• _Request_
Could you give the text of all the material below again with each "REKLAMA" changed to "OGŁOSZENIE", everything else unchanged and the pictures left out?

• _Excerpted data_
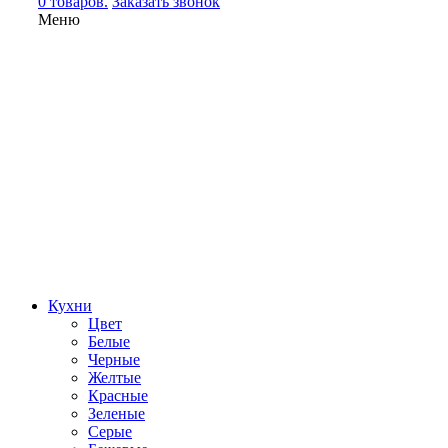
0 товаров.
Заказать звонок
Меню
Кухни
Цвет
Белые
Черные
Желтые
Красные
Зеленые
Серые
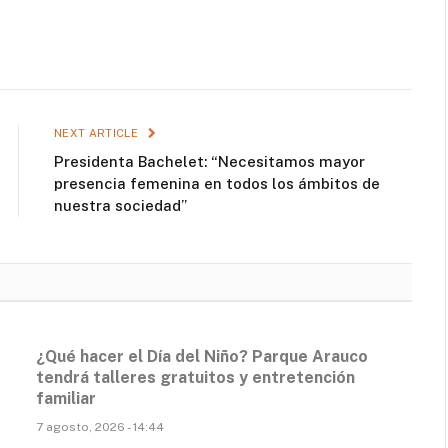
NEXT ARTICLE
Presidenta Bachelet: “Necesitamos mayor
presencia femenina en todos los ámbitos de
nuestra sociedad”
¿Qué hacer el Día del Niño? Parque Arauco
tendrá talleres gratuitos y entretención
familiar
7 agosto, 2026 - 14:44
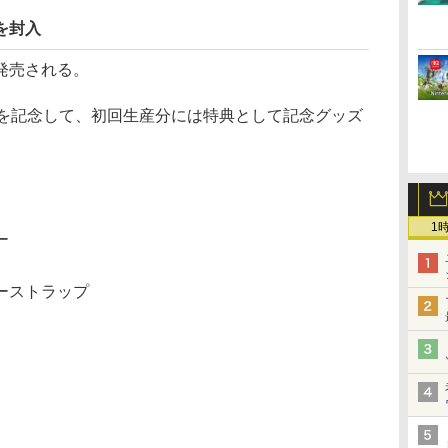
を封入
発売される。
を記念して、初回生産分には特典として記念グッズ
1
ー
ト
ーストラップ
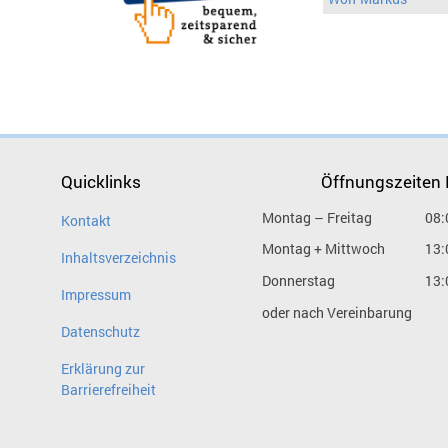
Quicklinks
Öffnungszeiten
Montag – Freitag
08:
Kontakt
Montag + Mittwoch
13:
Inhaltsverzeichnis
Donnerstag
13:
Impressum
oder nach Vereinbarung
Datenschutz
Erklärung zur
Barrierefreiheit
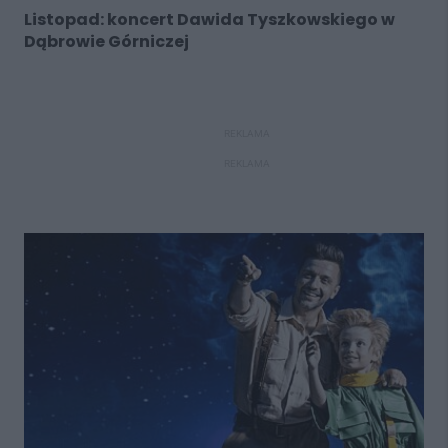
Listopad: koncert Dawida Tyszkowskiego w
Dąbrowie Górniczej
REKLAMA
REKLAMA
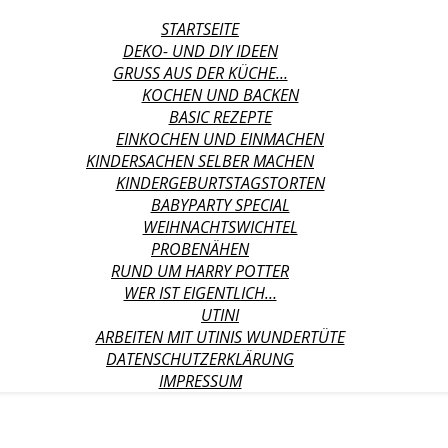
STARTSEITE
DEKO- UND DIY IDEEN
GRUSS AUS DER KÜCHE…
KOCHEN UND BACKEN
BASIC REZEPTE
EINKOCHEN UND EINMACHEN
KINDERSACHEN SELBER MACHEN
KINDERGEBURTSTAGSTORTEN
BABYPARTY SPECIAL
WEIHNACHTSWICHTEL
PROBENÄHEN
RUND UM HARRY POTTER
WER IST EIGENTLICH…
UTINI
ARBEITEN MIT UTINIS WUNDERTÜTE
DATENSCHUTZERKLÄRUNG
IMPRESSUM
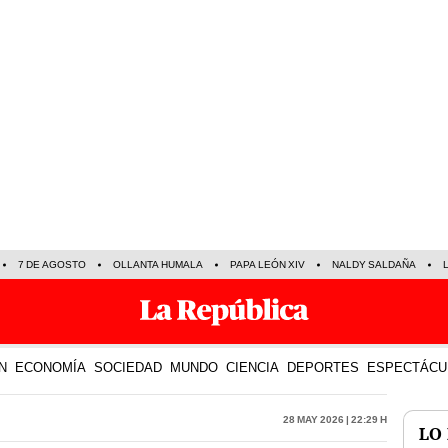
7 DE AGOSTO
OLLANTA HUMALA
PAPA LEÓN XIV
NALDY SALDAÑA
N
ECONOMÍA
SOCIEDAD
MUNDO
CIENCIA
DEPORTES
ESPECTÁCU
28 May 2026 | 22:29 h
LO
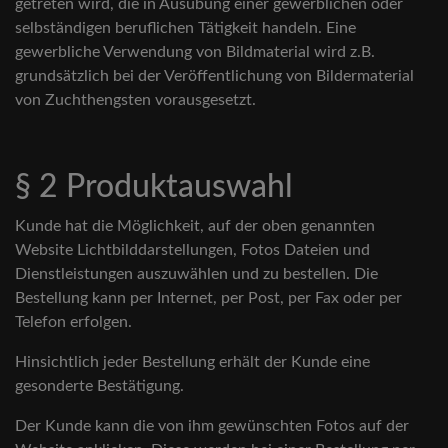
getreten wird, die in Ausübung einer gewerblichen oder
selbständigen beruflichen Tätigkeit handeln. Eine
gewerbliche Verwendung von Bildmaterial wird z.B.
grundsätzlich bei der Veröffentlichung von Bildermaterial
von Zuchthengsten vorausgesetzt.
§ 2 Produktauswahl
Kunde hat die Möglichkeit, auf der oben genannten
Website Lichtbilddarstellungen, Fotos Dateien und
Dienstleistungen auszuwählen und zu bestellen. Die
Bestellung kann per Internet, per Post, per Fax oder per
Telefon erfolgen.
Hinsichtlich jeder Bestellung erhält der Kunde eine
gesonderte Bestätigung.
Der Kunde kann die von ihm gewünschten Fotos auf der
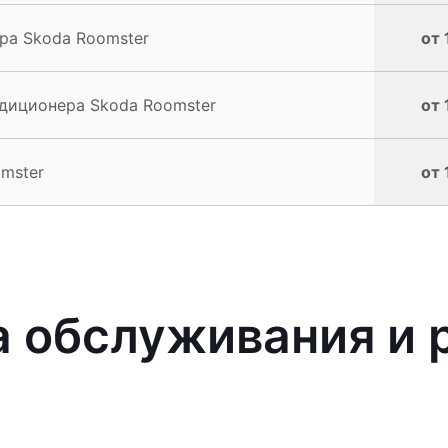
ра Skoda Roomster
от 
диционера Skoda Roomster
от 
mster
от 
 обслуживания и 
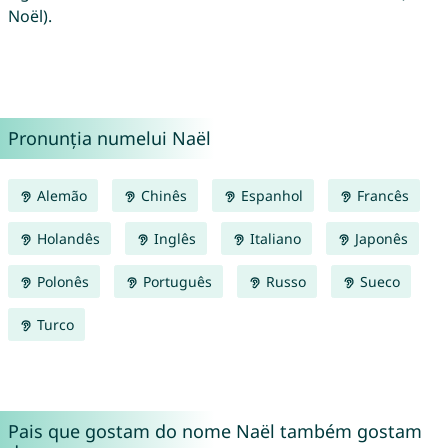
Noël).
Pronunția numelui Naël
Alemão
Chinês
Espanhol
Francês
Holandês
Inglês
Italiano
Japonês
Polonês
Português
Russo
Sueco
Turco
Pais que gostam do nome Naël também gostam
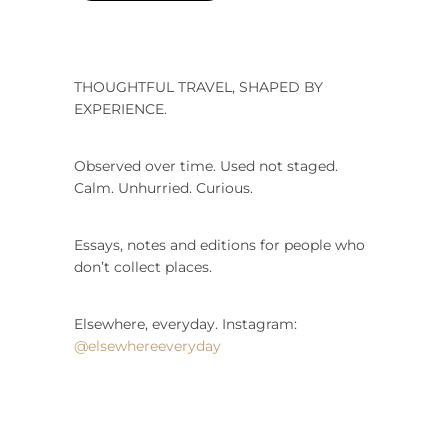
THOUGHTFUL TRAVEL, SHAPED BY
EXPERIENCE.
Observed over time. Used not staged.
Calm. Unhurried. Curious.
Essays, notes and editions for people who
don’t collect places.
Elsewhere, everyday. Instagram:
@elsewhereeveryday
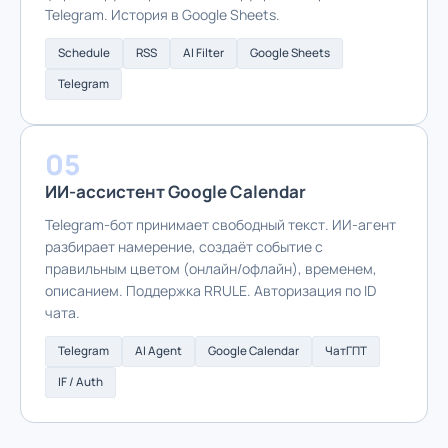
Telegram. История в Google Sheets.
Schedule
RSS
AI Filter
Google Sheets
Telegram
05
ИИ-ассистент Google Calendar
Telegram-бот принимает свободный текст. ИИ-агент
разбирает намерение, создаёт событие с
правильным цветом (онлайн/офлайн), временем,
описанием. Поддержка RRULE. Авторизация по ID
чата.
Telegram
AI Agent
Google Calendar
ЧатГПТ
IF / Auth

• _Response to this exercise_
0 товаров.
Заказать звонок
Меню
Кухни
Цвет
Белые
Черные
Желтые
Красные
Зеленые
Серые
NEXT ARTICLE
Presidenta Bachelet: “Necesitamos mayor
presencia femenina en todos los ámbitos de
nuestra sociedad”
¿Qué hacer el Día del Niño? Parque Arauco
tendrá talleres gratuitos y entretención
familiar
7 agosto, 2026 - 14:44
を封入
発売される。
を記念して、初回生産分には特典として記念グッズ
1
ー
ト
ーストラップ
Quicklinks
Öffnungszeiten
Montag – Freitag
08:
Kontakt
Montag + Mittwoch
13:
Inhaltsverzeichnis
Donnerstag
13:
Impressum
oder nach Vereinbarung
Datenschutz
Erklärung zur
Barrierefreiheit
Listopad: koncert Dawida Tyszkowskiego w
Dąbrowie Górniczej
OGŁOSZENIE
OGŁOSZENIE
STARTSEITE
DEKO- UND DIY IDEEN
GRUSS AUS DER KÜCHE…
KOCHEN UND BACKEN
BASIC REZEPTE
EINKOCHEN UND EINMACHEN
KINDERSACHEN SELBER MACHEN
KINDERGEBURTSTAGSTORTEN
BABYPARTY SPECIAL
WEIHNACHTSWICHTEL
PROBENÄHEN
RUND UM HARRY POTTER
WER IST EIGENTLICH…
UTINI
ARBEITEN MIT UTINIS WUNDERTÜTE
DATENSCHUTZERKLÄRUNG
IMPRESSUM
7 DE AGOSTO
OLLANTA HUMALA
PAPA LEÓN XIV
NALDY SALDAÑA
N
ECONOMÍA
SOCIEDAD
MUNDO
CIENCIA
DEPORTES
ESPECTÁCU
28 May 2026 | 22:29 h
LO
getreten wird, die in Ausübung einer gewerblichen oder
selbständigen beruflichen Tätigkeit handeln. Eine
gewerbliche Verwendung von Bildmaterial wird z.B.
grundsätzlich bei der Veröffentlichung von Bildermaterial
von Zuchthengsten vorausgesetzt.
§ 2 Produktauswahl
Kunde hat die Möglichkeit, auf der oben genannten
Website Lichtbilddarstellungen, Fotos Dateien und
Dienstleistungen auszuwählen und zu bestellen. Die
Bestellung kann per Internet, per Post, per Fax oder per
Telefon erfolgen.
Hinsichtlich jeder Bestellung erhält der Kunde eine
gesonderte Bestätigung.
Der Kunde kann die von ihm gewünschten Fotos auf der
ра Skoda Roomster
от 
диционера Skoda Roomster
от 
mster
от 
 обслуживания и 
Noël).
Pronunția numelui Naël
Alemão
Chinês
Espanhol
Francês
Holandês
Inglês
Italiano
Japonês
Polonês
Português
Russo
Sueco
Turco
Pais que gostam do nome Naël também gostam
THOUGHTFUL TRAVEL, SHAPED BY
EXPERIENCE.
Observed over time. Used not staged.
Calm. Unhurried. Curious.
Essays, notes and editions for people who
don’t collect places.
Elsewhere, everyday. Instagram:
@elsewhereeveryday
Telegram. История в Google Sheets.
Schedule
RSS
AI Filter
Google Sheets
Telegram
05
ИИ-ассистент Google Calendar
Telegram-бот принимает свободный текст. ИИ-агент
разбирает намерение, создаёт событие с
правильным цветом (онлайн/офлайн), временем,
описанием. Поддержка RRULE. Авторизация по ID
чата.
Telegram
AI Agent
Google Calendar
ЧатГПТ
IF / Auth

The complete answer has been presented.